══ INFORMATION ══

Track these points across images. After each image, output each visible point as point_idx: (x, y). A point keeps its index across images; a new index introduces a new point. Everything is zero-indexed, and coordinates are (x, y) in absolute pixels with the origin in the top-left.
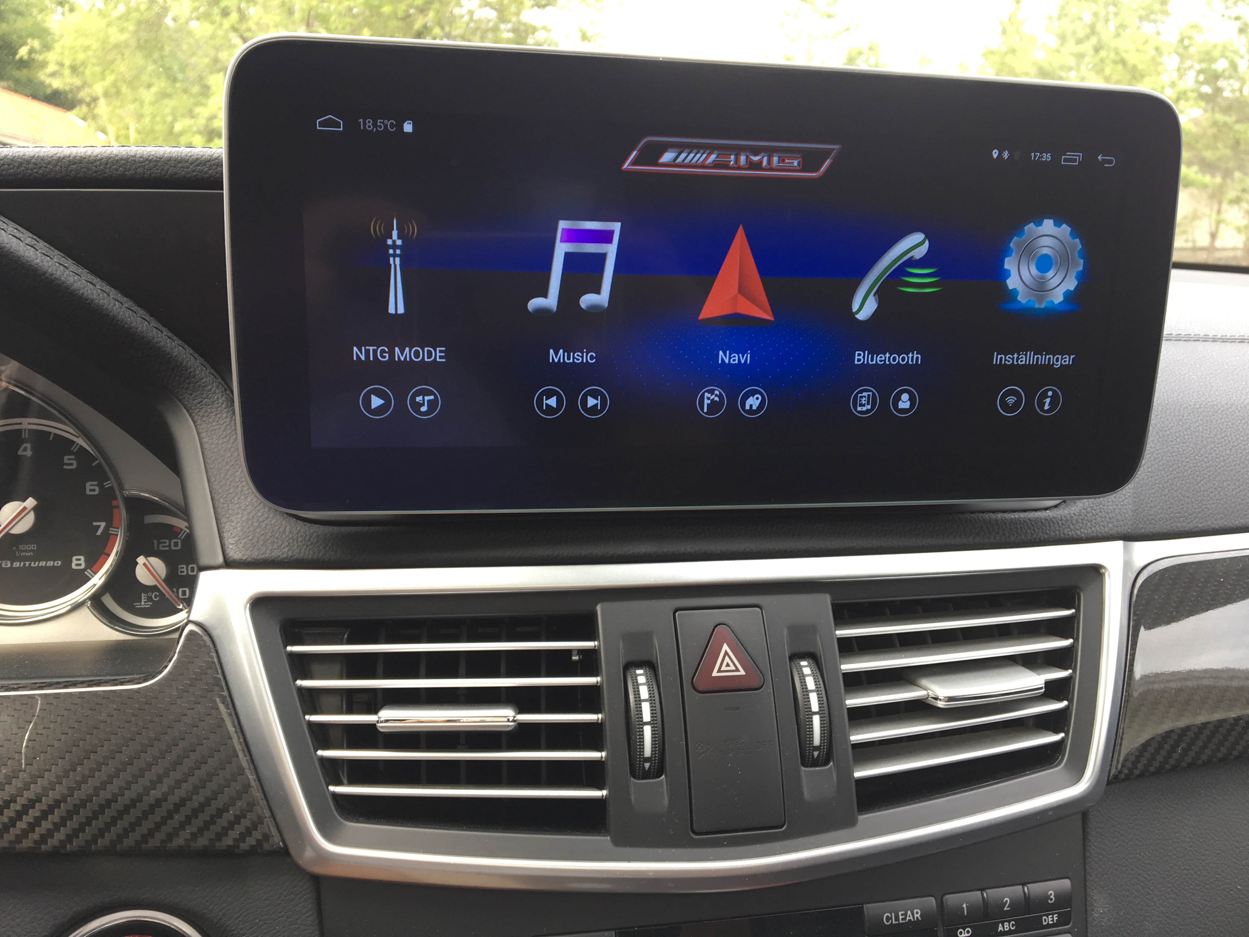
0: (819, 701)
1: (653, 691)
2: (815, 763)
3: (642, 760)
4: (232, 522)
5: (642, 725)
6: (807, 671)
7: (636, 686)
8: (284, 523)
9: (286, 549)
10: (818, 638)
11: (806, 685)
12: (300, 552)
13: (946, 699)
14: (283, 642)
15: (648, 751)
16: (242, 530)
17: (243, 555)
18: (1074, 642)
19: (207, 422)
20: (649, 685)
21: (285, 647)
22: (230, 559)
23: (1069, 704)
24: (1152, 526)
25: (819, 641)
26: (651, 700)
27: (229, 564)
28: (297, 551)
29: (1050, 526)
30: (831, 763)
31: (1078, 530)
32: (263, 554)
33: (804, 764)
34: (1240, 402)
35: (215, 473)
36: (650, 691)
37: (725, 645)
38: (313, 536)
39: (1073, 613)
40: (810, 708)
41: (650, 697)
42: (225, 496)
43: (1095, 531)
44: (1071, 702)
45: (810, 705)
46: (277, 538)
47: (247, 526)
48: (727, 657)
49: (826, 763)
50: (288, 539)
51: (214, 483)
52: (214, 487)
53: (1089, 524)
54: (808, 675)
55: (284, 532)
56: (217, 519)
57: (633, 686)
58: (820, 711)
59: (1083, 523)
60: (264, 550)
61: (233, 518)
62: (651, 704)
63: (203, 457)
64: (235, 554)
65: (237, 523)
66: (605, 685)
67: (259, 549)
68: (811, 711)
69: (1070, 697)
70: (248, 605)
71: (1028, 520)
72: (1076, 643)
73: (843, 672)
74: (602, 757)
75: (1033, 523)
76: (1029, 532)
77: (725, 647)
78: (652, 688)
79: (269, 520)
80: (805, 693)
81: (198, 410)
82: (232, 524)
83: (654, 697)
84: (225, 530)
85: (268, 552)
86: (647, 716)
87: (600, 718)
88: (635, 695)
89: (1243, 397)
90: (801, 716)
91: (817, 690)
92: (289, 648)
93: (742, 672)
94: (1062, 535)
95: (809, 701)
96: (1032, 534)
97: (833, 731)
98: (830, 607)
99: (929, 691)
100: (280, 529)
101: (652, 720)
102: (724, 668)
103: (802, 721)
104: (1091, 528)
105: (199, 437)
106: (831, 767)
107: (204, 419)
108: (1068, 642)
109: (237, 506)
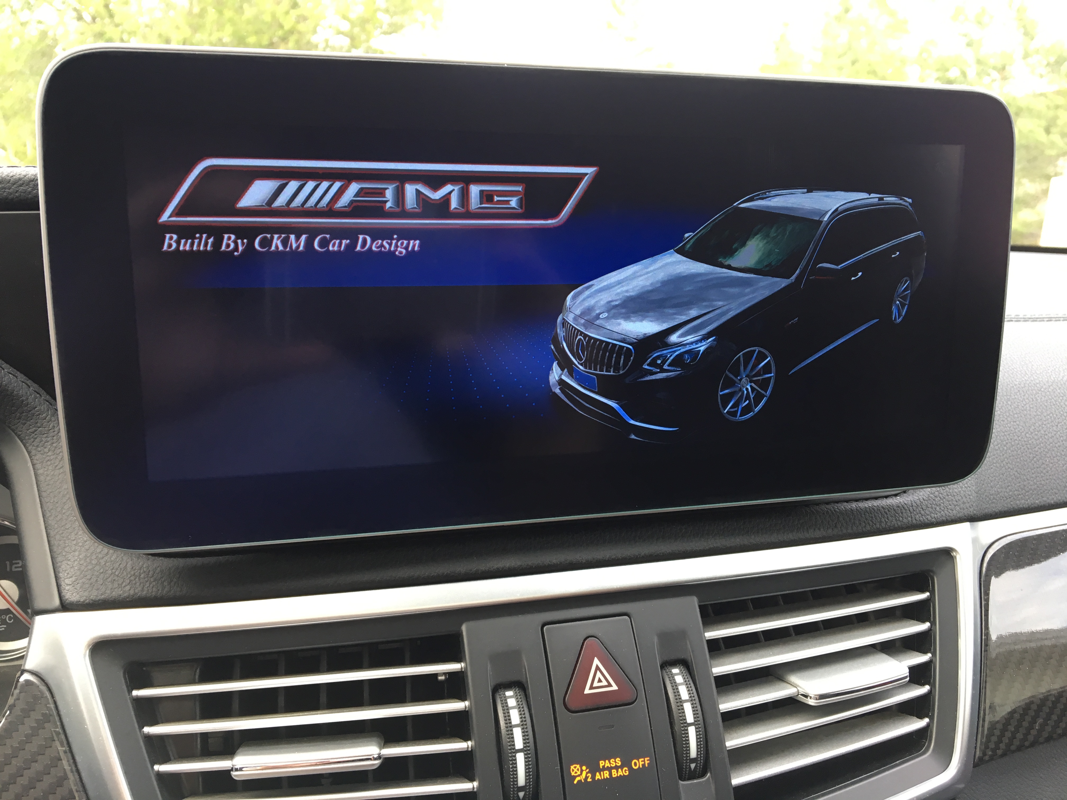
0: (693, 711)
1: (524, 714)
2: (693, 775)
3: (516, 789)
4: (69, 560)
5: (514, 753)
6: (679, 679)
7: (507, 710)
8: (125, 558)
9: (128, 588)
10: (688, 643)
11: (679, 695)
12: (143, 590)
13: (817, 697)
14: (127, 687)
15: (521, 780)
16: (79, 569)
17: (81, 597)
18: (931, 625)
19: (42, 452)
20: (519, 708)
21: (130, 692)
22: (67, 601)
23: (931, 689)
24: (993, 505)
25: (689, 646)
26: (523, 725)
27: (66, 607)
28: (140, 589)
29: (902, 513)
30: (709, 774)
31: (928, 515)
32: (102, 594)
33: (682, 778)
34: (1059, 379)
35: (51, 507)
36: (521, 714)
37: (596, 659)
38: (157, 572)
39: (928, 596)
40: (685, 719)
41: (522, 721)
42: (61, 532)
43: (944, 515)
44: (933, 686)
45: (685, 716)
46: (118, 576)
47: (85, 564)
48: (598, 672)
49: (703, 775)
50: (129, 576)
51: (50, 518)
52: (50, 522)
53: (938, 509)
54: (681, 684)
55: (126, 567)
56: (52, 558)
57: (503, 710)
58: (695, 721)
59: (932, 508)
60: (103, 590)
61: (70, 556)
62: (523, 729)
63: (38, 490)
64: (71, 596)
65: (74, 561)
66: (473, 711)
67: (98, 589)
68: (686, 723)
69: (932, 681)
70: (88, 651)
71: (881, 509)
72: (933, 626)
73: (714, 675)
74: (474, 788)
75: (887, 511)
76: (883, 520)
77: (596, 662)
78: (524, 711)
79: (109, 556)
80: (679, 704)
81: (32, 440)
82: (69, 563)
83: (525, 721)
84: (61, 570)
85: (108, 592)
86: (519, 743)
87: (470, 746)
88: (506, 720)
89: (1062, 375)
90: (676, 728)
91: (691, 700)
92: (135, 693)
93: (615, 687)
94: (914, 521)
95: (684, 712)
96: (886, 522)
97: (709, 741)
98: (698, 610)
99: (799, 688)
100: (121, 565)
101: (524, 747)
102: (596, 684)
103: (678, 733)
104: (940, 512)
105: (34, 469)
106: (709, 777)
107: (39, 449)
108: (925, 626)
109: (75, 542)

═══

Update everything from the start of the data down to the line containing "19: (207, 422)" by replacing "top-left" with "bottom-left" and leaving all else unchanged. Omit the pictures from your answer.

Track these points across images. After each image, output each visible point as point_idx: (x, y). A point keeps its index across images; a new index introduces a new point. Everything is zero-indexed, and coordinates are (x, y) in absolute pixels with the origin in the bottom-left.
0: (819, 701)
1: (653, 691)
2: (815, 763)
3: (642, 760)
4: (232, 522)
5: (642, 725)
6: (807, 671)
7: (636, 686)
8: (284, 523)
9: (286, 549)
10: (818, 638)
11: (806, 685)
12: (300, 552)
13: (946, 699)
14: (283, 642)
15: (648, 751)
16: (242, 530)
17: (243, 555)
18: (1074, 642)
19: (207, 422)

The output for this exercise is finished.